Note that the present disclosure is not limited to the above-described embodiments and may be changed as appropriate without departing from the spirit of the present disclosure. For example, a physiological state estimation program causing a computer to execute a physiological state estimation method is also included in the scope of the technical idea of the embodiments.

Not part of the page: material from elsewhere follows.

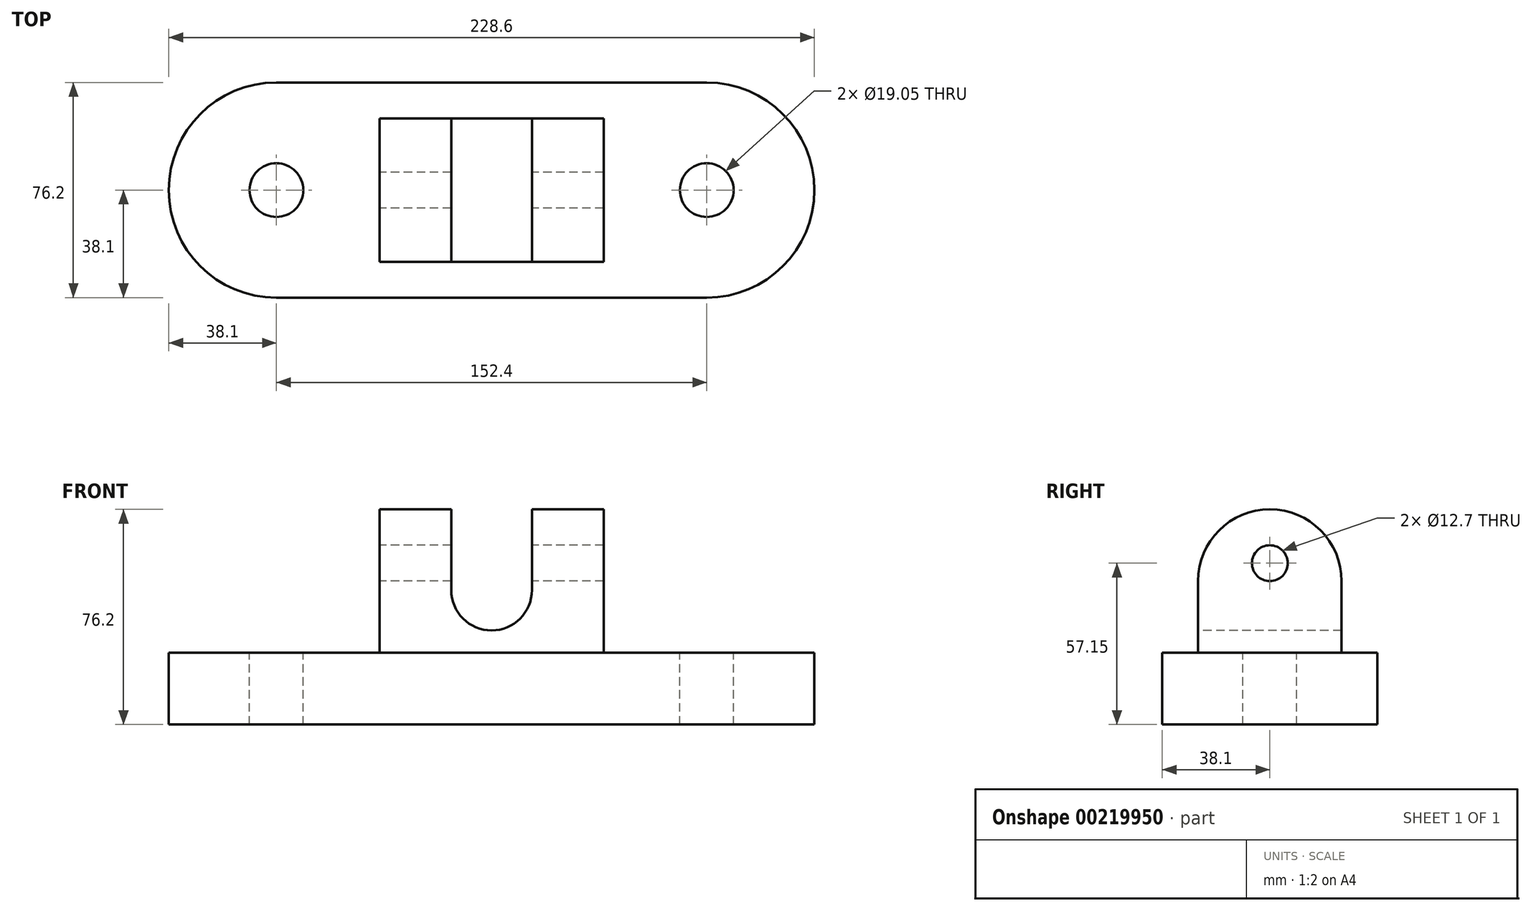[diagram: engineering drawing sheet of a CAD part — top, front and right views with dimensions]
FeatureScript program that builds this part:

A (The) program can be stored and provided to a computer using any type of non-transitory computer readable media. Non-transitory computer readable media include any type of tangible storage media. Examples of non-transitory computer readable media include magnetic storage media (such as floppy disks, magnetic tapes, hard disk drives, etc.), optical magnetic storage media (e.g. magneto-optical disks), CD-ROM (compact disc read only memory), CD-R (compact disc recordable), CD-R/W (compact disc rewritable), and semiconductor memories (such as mask ROM, PROM (programmable ROM), EPROM (erasable PROM), flash ROM, RAM (random access memory), etc.). The program may be provided to a computer using any type of transitory computer readable media. Examples of transitory computer readable media include electric signals, optical signals, and electromagnetic waves. Transitory computer readable media can provide the program to a computer via a wired communication line (e.g. electric wires, and optical fibers) or a wireless communication line.

From the disclosure thus described, it will be obvious that the embodiments of the disclosure may be varied in many ways. Such variations are not to be regarded as a departure from the spirit and scope of the disclosure, and all such modifications as would be obvious to one skilled in the art are intended for inclusion within the scope of the following claims.